Devido a essa arrogância, os responsáveis religiosos eram lestos a condenar quem não se encaixasse nos modelos que eles próprios haviam criado. Disso é testemunha a objecção levantada por Nicodemos que alertou para um princípio inviolável da Lei e que estava a ser espezinhado pela arrogância dessa elite auto-satisfeita: “Porventura a nossa lei condena um homem sem primeiro o ouvir e ter conhecimento do que faz?” (v. 21). Note-se que Nicodemos também fazia parte do Sinédrio mas, talvez sensível à mensagem de Jesus em resultado da conversa que ambos travaram tempos antes, não se esquecera das bases fundamentais da Lei, não se esquecera de que toda a nossa interpretação da Escritura não pode ir contra a mesma.

A resposta dos seus pares não deixa de ser surpreendente: em vez de contra-argumentarem com a própria Lei que Nicodemos invocava, contrapuseram com a Tradição que condicionava todas as suas interpretações: “Também é da Galileia? Examina e verás que da Galileia nenhum profeta surgiu” (v. 52).

Nesta resposta, podemos ver não apenas uma acusação contra Nicodemos, taxando-o de judeu impuro (os Galileus eram considerados como tal) e de ter uma visão enviesada, mas também a confissão da sua total cegueira. De facto, fazem sobrepor a Tradição à Lei, que lhe deveria servir de base.
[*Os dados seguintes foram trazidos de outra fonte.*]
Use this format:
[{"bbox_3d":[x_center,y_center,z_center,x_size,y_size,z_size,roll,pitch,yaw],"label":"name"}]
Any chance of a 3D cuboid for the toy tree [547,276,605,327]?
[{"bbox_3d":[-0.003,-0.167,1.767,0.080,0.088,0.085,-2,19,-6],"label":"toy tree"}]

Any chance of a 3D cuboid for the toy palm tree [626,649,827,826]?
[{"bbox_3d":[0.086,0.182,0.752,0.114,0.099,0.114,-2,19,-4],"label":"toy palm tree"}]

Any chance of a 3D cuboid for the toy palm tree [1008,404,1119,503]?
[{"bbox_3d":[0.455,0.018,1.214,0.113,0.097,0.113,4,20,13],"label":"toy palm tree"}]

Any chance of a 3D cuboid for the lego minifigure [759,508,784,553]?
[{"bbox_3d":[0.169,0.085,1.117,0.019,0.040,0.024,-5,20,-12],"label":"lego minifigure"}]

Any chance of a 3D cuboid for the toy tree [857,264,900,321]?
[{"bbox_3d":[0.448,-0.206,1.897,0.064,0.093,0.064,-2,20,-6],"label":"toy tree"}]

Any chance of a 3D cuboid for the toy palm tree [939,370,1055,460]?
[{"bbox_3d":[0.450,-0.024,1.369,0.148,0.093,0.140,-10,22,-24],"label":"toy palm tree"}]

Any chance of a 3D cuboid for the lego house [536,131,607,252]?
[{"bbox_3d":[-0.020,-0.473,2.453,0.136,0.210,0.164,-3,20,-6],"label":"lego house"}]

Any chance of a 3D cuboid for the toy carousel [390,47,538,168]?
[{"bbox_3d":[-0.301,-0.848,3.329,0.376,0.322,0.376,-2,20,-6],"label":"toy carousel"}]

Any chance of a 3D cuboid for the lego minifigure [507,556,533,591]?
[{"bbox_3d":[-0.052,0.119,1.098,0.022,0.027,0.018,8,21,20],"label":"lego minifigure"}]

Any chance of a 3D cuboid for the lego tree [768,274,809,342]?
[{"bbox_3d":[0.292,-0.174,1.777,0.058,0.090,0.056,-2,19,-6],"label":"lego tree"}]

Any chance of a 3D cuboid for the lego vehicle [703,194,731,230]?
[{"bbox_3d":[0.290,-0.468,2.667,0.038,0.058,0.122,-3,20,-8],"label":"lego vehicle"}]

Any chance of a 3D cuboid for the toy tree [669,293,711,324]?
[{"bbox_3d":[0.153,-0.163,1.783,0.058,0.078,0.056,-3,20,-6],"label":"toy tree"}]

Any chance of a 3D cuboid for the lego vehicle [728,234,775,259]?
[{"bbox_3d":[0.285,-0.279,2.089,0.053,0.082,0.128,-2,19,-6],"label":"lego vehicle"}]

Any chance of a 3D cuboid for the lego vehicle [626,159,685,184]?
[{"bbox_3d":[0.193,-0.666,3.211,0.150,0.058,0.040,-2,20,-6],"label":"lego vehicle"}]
Mas Nicodemos não invocara a Tradição nem se escondera atrás dela – invocara o princípio que deve comandar toda a nossa acção, mesmo que esteja em oposição à Tradição. No fundo, quem tinha uma visão enviesada da realidade não era Nicodemos mas o restante Sinédrio.

De Jesus, ou melhor, da aplicação da Sua acção, devemos esperar não propriamente uma voz crítica contra a Tradição, mas um apelo a nunca comprometermos a realidade à sombra, o essencial ao acessório, o eterno ao passageiro, mas um apelo a nunca nos esquecermos de onde viemos e da base sobre a qual a nossa vida se deve erguer – é que essa base tem de ser a água que nos purifica e nos faz crescer!